Usually you forfeit some or all of the interest. You need to confirm with the issuer.


----------



## off.by.10 (Mar 16, 2014)

andrewf said:


> Usually you forfeit some or all of the interest. You need to confirm with the issuer.


It can be worse than that. You need to ask.

When I moved to a self directed account, I had mostly mutual funds which could be sold quickly but one GIC which was locked for 5 years. The employee opening my account offered to see how much he could get for it. He called back the next day with some numbers, IIRC about 10% below the current value.

Now with hindsight, I could have taken the money, put it in the stock market and still have come out ahead.
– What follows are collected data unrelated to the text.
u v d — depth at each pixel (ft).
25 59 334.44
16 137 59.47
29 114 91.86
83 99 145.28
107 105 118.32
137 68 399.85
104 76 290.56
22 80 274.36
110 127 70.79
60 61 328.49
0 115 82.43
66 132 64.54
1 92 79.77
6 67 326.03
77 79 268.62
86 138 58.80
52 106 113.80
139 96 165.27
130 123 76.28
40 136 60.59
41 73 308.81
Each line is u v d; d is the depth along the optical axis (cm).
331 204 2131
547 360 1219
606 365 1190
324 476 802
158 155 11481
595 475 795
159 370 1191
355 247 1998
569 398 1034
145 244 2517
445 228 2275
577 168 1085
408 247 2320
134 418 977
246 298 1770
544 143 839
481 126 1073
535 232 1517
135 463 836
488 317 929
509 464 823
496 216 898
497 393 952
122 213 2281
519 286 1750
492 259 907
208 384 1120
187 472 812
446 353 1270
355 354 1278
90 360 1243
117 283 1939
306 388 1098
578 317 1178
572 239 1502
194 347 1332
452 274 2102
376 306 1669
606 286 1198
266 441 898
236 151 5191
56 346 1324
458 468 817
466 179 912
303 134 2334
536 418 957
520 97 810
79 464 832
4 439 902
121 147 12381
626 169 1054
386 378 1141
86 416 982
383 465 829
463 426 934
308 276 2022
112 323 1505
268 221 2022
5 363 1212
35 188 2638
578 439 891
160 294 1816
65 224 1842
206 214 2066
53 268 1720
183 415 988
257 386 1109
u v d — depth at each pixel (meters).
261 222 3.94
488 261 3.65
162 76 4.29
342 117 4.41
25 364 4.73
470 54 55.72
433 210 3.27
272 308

But that was not the same risk obviously so I chose to keep it as part of the fixed income portion of my portfolio.


----------



## OptsyEagle (Nov 29, 2009)

That GIC was being sold in the secondary market. As for the bank themselves cashing it in, I doubt it will happen unless it was one of the cashable ones they sell. If you don't know if it is, then it is probably not. Jack ,you are in for the duration unless you want to sell it to someone else who will most definitely make you pay for it.


----------



## OhGreatGuru (May 24, 2009)

JackJac said:


> What is the penalty for taking money out of GICs before the term is up?


If this is a standard, fixed-term GIC, theoretically it is non-cashable. Unless you die. So you are at the mercy of the lender if you have a persuasive enough hardship story to let you do it.

If it is one of the newer variety of "cashable" GICs, it is all spelled out in the Terms & Conditions.

What part of the purchase agreement did you not read?


----------



## JackJac (Mar 13, 2017)

OhGreatGuru said:


> If this is a standard, fixed-term GIC, theoretically it is non-cashable. Unless you die. So you are at the mercy of the lender if you have a persuasive enough hardship story to let you do it.
> 
> If it is one of the newer variety of "cashable" GICs, it is all spelled out in the Terms & Conditions.
> 
> What part of the purchase agreement did you not read?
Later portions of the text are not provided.